▸ **TASK INSTRUCTIONS**
Return every record exactly as written.

▸ **RECORDS FOR THE EXERCISE**
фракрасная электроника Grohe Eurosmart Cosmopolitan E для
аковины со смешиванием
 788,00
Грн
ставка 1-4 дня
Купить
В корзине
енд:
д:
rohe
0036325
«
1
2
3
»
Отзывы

▸ **TASK ANSWER**
фракрасная электроника Grohe Eurosmart Cosmopolitan E для
аковины со смешиванием
 788,00
Грн
ставка 1-4 дня
Купить
В корзине
енд:
д:
rohe
0036325
«
1
2
3
»
Отзывы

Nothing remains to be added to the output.